Заметив, что брат собирается уходить, Александра вновь завела разговор о кормах.
- Да, задачка, - почесал в затылке Ефим. - Я уж председателю все уши прожужжал: поросята, мол, с голодухи скоро клетки грызть будут. А запасов в колхозе никаких, хоть у соседей побирайся...
- На Малой Гриве сено должно быть, - напомнила Александра. - Еще летом там стог сена сметали.
Ефим замялся:
- По-моему, его уже давно вывезли да коровам скормили.
- А все же посмотреть надо, Ефим, может, где забытое какое лежит...
- Ладно, поищем, - согласился Кузяев. - Я вот Митьке поручу. Пусть пошукает по округе.
- Зачем же Мите одному искать? - сказала Александра. - Пусть Гошку с Никиткой прихватит. Втроем-то они больше увидят...
Вернувшись домой, Ефим дал наказ сыну, рослому ушастому пареньку, отправляться искать сено.

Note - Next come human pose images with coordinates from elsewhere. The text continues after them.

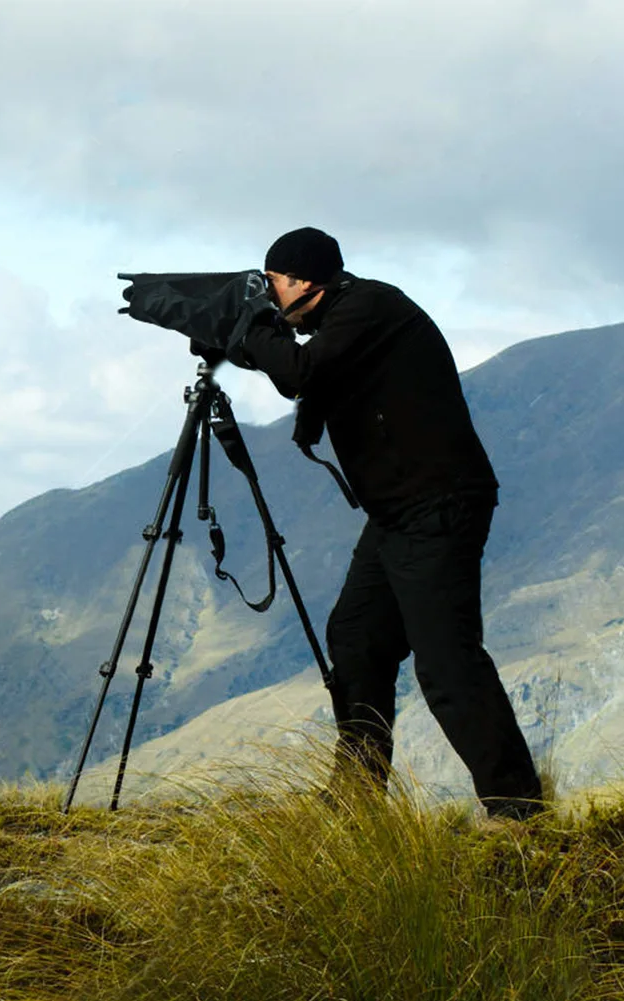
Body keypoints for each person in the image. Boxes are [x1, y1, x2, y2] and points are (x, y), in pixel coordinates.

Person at [226, 226, 543, 820]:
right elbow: (296, 367)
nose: (268, 296)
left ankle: (520, 813)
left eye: (271, 284)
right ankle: (357, 796)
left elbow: (298, 372)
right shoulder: (343, 320)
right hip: (399, 512)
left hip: (437, 506)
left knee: (447, 662)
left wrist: (250, 325)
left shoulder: (371, 307)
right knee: (356, 637)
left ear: (300, 280)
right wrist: (237, 332)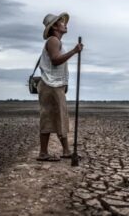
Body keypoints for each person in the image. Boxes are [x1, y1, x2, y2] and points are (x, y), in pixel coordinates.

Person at [36, 12, 83, 161]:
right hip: (50, 85)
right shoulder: (53, 41)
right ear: (55, 26)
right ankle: (44, 153)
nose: (65, 24)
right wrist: (74, 51)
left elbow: (57, 66)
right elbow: (56, 60)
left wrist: (64, 84)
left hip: (55, 85)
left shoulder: (56, 41)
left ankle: (66, 151)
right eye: (62, 22)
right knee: (50, 117)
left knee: (58, 117)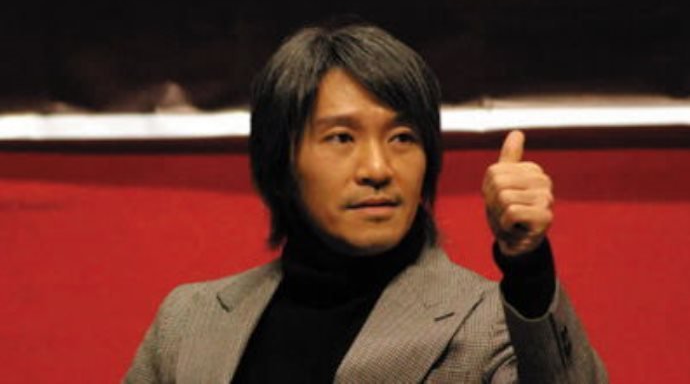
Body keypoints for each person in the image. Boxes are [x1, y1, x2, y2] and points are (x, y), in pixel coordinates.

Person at [124, 23, 607, 383]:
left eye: (402, 138)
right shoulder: (189, 320)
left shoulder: (490, 322)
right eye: (341, 137)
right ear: (282, 158)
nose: (377, 168)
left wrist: (528, 268)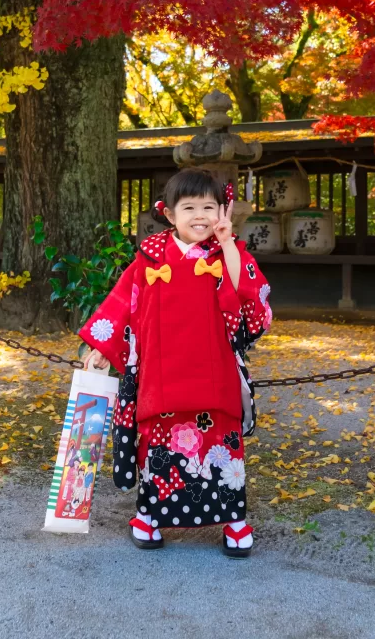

- Да где ж я его найду? - удивился Митька.
- А ты постарайся, спроворь. Мало я тебя учил.
- Ладно, поищу, - пообещал Митька.
Он не очень был доволен таким поручением, но отказаться не мог - отец не любил, когда ему возражали. Правда, если постараться да сделать как надо, отец, конечно, не поскупится и щедро оделит деньгами на гостинцы.
На другой день Митька, Гошка и Никитка отправились разыскивать сено.
- Ну, команда хрю-хрю, поросячьи хвостики, чего мы втроем делать-то будем? - насмешливо спросил Митька, когда ребята выехали на лыжах за околицу.
- Мамка сказала, что по всей округе искать надо. По лугам, по лесным полянам.
- Только давайте не скопом ходить, а каждый сам по себе. Это вам не лыжная вылазка. Я вот с Поповой балки начну. - И Митька заскользил в сторону оврага.